You can use a right fold to break up the list at down-steps:
foldr foo [] xs
where
foo x yss = (x:zs) : ws
where
(zs, ws) = case yss of
(ys#(y:_)) : rest
| x < y -> (ys,rest)
| otherwise -> ([],yss)
_ -> ([],[])
(It's a bit complicated in order to have the combining function lazy in the second argument, so that it works well for infinite lists too.)
One other way of approaching this task (which, in fact lays the fundamentals of a very efficient sorting algorithm) is using the Continuation Passing Style a.k.a CPS which, in this particular case applied to folding from right; foldr.
As is, this answer would only chunk up the ascending chunks however, it would be nice to chunk up the descending ones at the same time... preferably in reverse order all in O(n) which would leave us with only binary merging of the obtained chunks for a perfectly sorted output. Yet that's another answer for another question.
chunks :: Ord a => [a] -> [[a]]
chunks xs = foldr go return xs $ []
where
go :: Ord a => a -> ([a] -> [[a]]) -> ([a] -> [[a]])
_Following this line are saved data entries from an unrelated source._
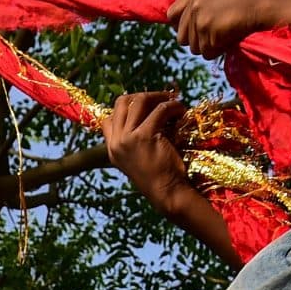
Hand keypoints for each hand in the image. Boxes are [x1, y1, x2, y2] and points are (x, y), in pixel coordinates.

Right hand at [103, 90, 192, 209]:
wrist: (166, 193)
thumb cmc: (157, 178)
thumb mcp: (137, 159)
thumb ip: (134, 140)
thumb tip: (147, 114)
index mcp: (112, 148)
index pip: (109, 117)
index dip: (128, 108)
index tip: (147, 109)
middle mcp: (116, 142)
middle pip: (122, 102)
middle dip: (143, 96)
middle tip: (160, 99)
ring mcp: (128, 138)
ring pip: (139, 101)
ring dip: (159, 97)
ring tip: (172, 103)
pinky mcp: (145, 136)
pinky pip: (160, 110)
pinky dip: (173, 106)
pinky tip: (180, 111)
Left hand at [168, 0, 273, 60]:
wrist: (266, 0)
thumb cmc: (251, 0)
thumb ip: (204, 7)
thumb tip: (190, 30)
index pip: (171, 14)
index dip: (179, 27)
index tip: (192, 32)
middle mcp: (194, 2)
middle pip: (181, 37)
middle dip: (197, 42)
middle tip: (216, 37)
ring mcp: (199, 16)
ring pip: (194, 48)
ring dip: (210, 47)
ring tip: (228, 34)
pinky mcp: (206, 28)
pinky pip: (207, 52)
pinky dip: (219, 50)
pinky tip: (231, 38)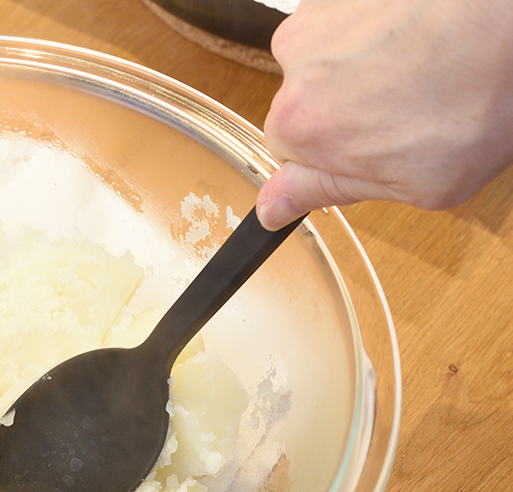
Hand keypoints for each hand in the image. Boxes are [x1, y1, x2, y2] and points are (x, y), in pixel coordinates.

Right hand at [257, 0, 512, 229]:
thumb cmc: (485, 96)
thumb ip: (332, 192)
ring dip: (366, 63)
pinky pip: (349, 16)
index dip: (334, 158)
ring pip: (327, 55)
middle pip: (304, 100)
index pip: (287, 157)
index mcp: (302, 125)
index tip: (371, 152)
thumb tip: (271, 207)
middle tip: (412, 110)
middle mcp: (296, 62)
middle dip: (347, 109)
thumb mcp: (420, 182)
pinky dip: (382, 25)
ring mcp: (321, 14)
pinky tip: (426, 34)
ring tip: (426, 67)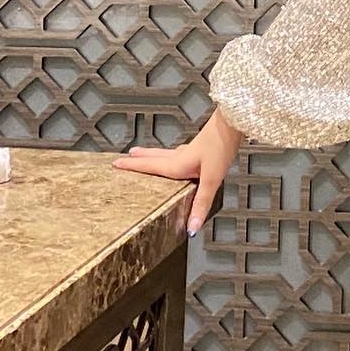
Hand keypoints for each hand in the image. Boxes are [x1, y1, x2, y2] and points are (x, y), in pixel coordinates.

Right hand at [112, 106, 244, 237]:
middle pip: (154, 158)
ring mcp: (190, 150)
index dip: (132, 167)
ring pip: (164, 154)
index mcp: (177, 164)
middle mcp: (180, 156)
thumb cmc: (222, 147)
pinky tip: (178, 155)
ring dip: (151, 155)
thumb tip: (191, 228)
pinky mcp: (201, 147)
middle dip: (138, 159)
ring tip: (141, 153)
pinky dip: (169, 155)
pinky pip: (177, 153)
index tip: (115, 164)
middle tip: (124, 158)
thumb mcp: (212, 179)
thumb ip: (201, 203)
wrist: (233, 123)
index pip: (149, 167)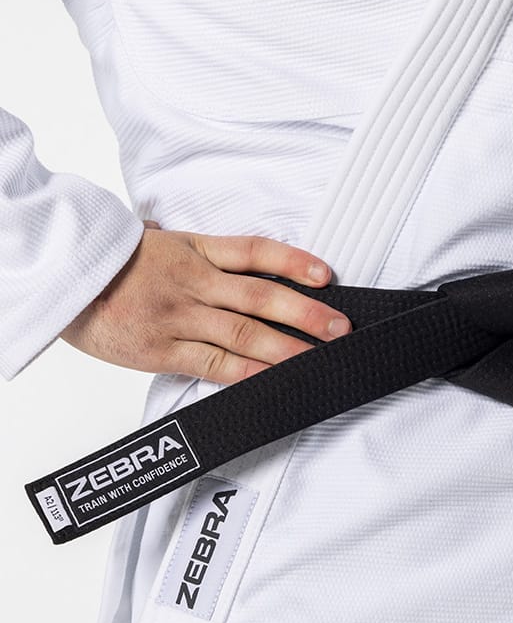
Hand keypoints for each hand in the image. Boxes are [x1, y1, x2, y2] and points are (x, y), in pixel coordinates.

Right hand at [59, 221, 351, 383]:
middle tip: (341, 327)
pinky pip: (213, 364)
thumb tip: (240, 263)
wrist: (60, 280)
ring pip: (243, 334)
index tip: (327, 274)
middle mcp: (191, 281)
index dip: (294, 261)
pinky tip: (273, 379)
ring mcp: (177, 317)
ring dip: (287, 347)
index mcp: (192, 249)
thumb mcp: (157, 242)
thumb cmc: (108, 264)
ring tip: (320, 357)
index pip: (254, 251)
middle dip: (306, 313)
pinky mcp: (161, 350)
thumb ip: (200, 254)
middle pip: (259, 296)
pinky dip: (247, 372)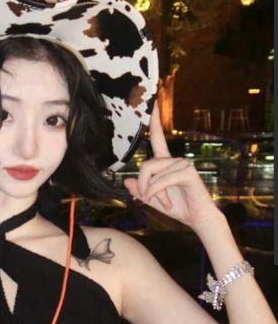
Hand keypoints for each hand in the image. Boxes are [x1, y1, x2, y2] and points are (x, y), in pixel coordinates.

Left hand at [123, 101, 221, 229]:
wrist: (199, 219)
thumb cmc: (178, 208)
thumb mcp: (153, 199)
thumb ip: (140, 190)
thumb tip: (125, 181)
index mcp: (166, 163)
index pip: (158, 138)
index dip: (155, 120)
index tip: (152, 103)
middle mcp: (175, 160)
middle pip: (146, 165)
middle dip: (142, 185)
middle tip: (146, 199)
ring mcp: (183, 164)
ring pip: (152, 173)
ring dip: (152, 192)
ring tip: (164, 203)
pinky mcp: (188, 172)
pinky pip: (162, 180)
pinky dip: (157, 192)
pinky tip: (165, 203)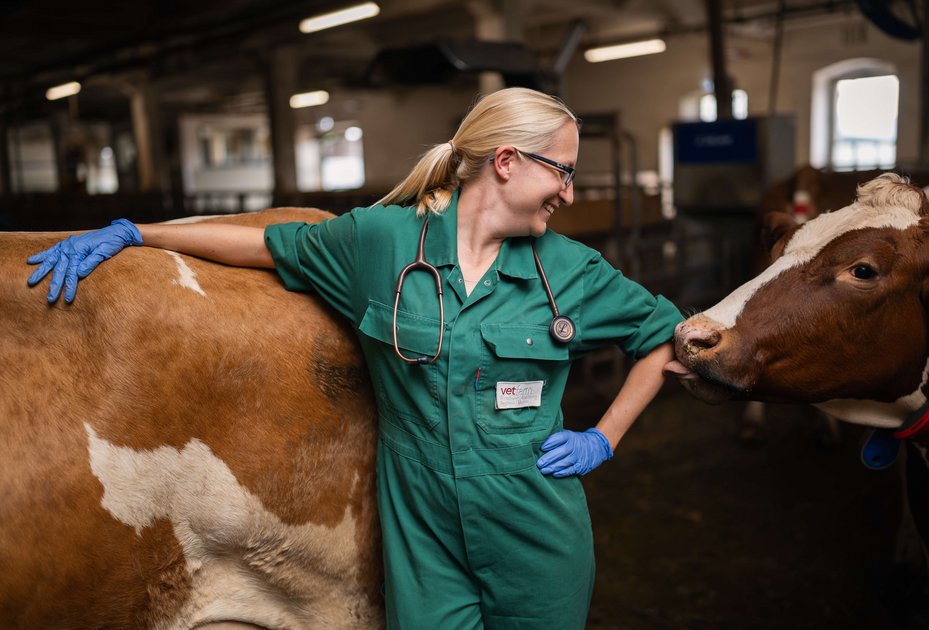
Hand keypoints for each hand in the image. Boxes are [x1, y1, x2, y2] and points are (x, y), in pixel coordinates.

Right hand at [27, 219, 142, 303]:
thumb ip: (91, 262)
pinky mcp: (67, 244)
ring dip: (41, 272)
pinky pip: (51, 251)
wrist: (116, 232)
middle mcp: (70, 247)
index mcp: (79, 250)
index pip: (73, 273)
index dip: (70, 286)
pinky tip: (31, 261)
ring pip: (51, 261)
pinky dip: (41, 256)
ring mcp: (67, 245)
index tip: (67, 299)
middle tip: (50, 299)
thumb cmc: (112, 242)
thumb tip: (79, 273)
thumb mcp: (105, 251)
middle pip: (60, 269)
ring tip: (31, 282)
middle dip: (55, 285)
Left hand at [536, 428, 612, 476]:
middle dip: (548, 458)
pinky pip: (570, 470)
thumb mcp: (568, 435)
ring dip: (552, 467)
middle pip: (559, 452)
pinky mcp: (580, 466)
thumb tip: (538, 443)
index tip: (541, 448)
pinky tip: (554, 474)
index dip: (549, 443)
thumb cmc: (576, 441)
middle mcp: (573, 446)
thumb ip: (556, 438)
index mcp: (569, 437)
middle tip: (538, 463)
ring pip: (563, 463)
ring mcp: (577, 457)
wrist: (596, 446)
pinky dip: (561, 473)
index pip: (558, 438)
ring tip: (543, 470)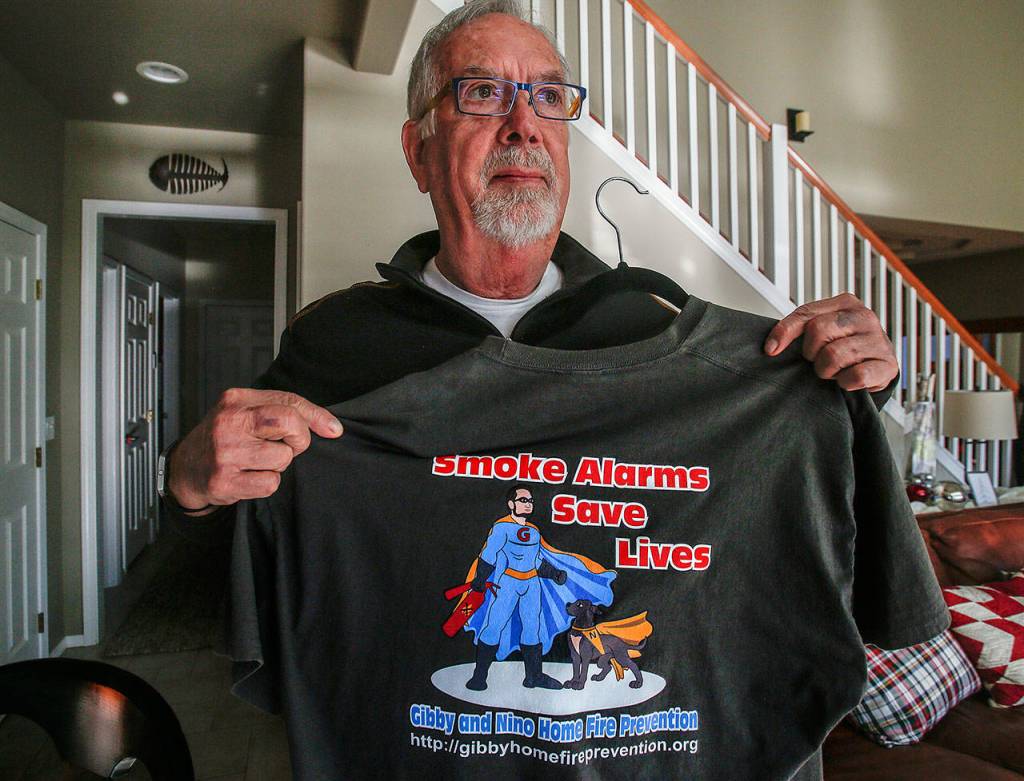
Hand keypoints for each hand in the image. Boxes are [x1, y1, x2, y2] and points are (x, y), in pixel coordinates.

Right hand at [168, 388, 342, 510]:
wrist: (186, 468)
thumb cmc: (226, 437)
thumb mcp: (250, 412)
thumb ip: (289, 411)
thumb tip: (333, 429)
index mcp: (237, 400)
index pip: (289, 402)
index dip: (316, 417)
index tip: (332, 430)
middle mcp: (228, 423)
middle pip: (289, 422)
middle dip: (299, 438)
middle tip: (287, 445)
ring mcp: (224, 453)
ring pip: (282, 458)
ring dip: (279, 464)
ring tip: (259, 461)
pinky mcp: (223, 482)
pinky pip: (270, 484)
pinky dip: (266, 483)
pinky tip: (250, 477)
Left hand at [764, 293, 897, 392]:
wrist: (877, 366)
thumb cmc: (845, 346)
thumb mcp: (822, 331)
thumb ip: (798, 329)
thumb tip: (771, 347)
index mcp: (846, 303)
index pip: (806, 314)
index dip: (784, 332)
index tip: (771, 350)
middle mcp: (864, 317)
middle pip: (819, 331)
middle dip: (811, 353)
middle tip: (818, 360)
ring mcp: (878, 339)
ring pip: (834, 355)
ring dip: (827, 370)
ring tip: (834, 370)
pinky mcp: (887, 364)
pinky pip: (855, 376)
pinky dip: (845, 382)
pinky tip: (847, 379)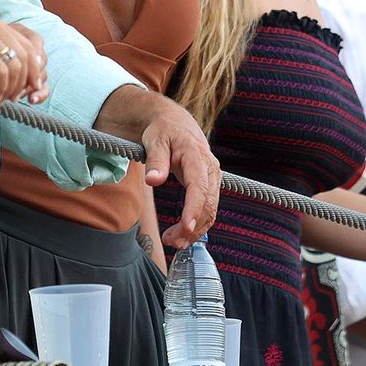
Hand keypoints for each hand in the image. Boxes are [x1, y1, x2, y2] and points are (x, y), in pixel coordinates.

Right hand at [0, 17, 47, 104]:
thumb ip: (3, 64)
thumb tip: (30, 85)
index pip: (33, 42)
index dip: (38, 67)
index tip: (33, 87)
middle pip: (30, 54)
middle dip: (30, 80)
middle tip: (22, 98)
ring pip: (18, 64)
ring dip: (15, 87)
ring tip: (4, 99)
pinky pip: (3, 71)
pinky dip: (2, 88)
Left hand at [135, 94, 219, 247]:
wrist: (174, 123)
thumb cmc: (163, 130)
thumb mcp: (154, 140)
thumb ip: (155, 160)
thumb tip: (153, 180)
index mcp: (197, 155)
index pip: (199, 187)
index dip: (194, 209)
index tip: (185, 227)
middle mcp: (210, 168)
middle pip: (208, 204)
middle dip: (193, 227)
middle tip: (172, 242)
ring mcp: (212, 178)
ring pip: (210, 210)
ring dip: (195, 230)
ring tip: (174, 242)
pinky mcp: (209, 186)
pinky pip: (207, 209)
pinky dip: (197, 225)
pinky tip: (181, 234)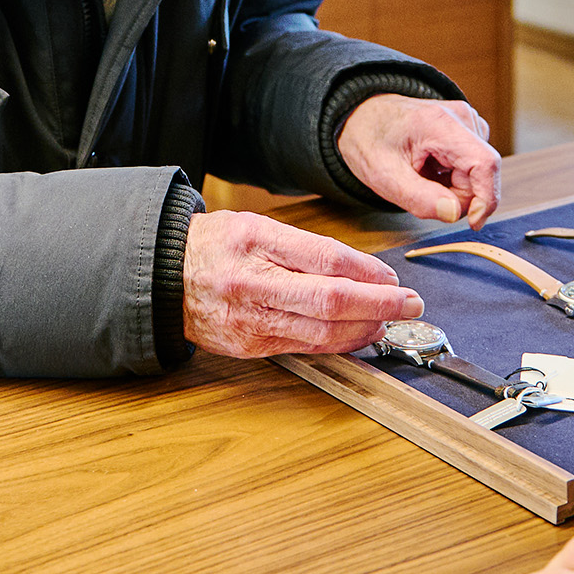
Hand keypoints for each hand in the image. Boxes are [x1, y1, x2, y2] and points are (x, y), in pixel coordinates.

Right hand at [182, 210, 423, 358]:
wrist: (164, 279)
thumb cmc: (216, 246)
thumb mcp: (257, 226)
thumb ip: (306, 247)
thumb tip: (361, 270)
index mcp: (255, 242)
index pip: (326, 260)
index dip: (367, 272)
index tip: (394, 278)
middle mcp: (253, 284)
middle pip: (330, 301)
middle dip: (379, 305)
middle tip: (410, 303)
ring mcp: (250, 321)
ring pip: (321, 332)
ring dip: (364, 329)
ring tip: (389, 320)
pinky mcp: (250, 347)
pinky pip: (304, 348)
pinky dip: (338, 343)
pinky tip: (358, 335)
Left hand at [337, 94, 500, 227]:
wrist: (363, 117)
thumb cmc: (371, 141)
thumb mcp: (385, 177)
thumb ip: (420, 198)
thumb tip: (454, 213)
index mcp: (441, 124)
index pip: (485, 163)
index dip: (486, 198)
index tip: (473, 223)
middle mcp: (462, 117)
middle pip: (481, 175)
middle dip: (457, 197)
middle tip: (421, 193)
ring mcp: (468, 122)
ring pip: (477, 175)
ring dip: (453, 188)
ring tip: (421, 176)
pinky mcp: (468, 130)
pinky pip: (472, 168)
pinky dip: (453, 178)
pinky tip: (430, 168)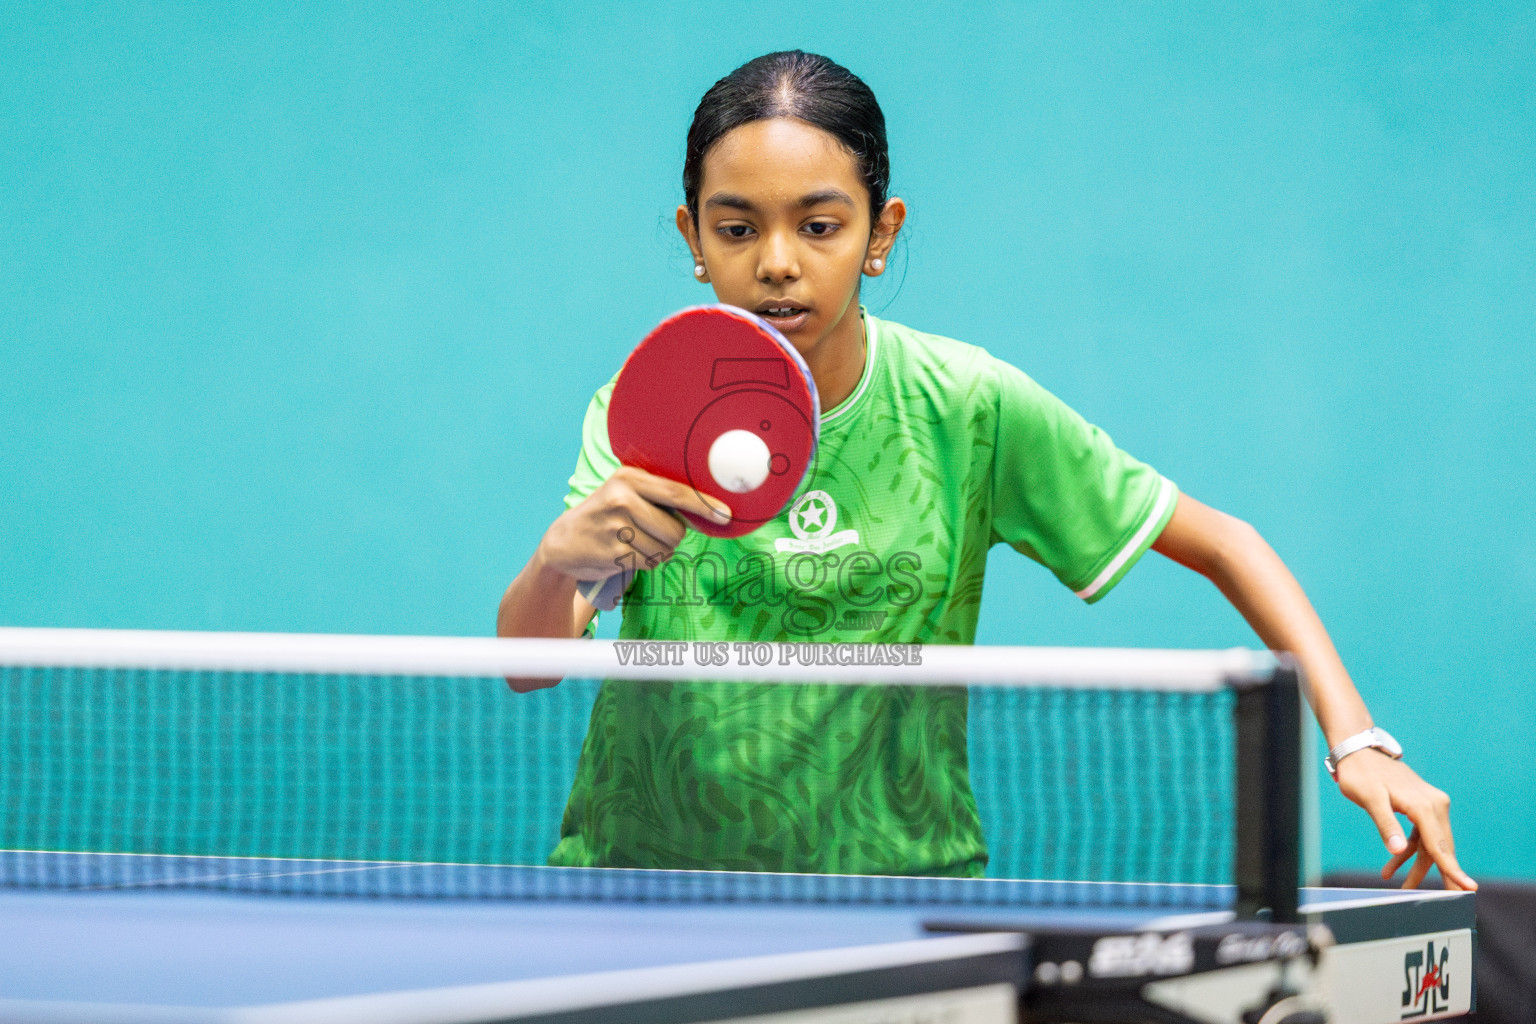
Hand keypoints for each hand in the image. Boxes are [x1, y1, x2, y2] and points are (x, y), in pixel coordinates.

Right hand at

go c f = \ps -> let (r:rs) = f [c]
in case ps of
[] -> r:rs
[p] -> if c > p then (p:r):rs else [p]:(r:rs)
*Main> chunks [4,5,6,7,1,2,3,4,5,6,1,2]
[[4,5,6,7],[1,2,3,4,5,6],[1,2]]
*Main> chunks [4,5,6,7,1,2,3,4,5,4,3,2,6,1,2]
[[4,5,6,7],[1,2,3,4,5],[4],[3],[2,6],[1,2]]
In the above code c stands for current and p is for previous and again, remember we are folding from right so previous, is actually the next item to process.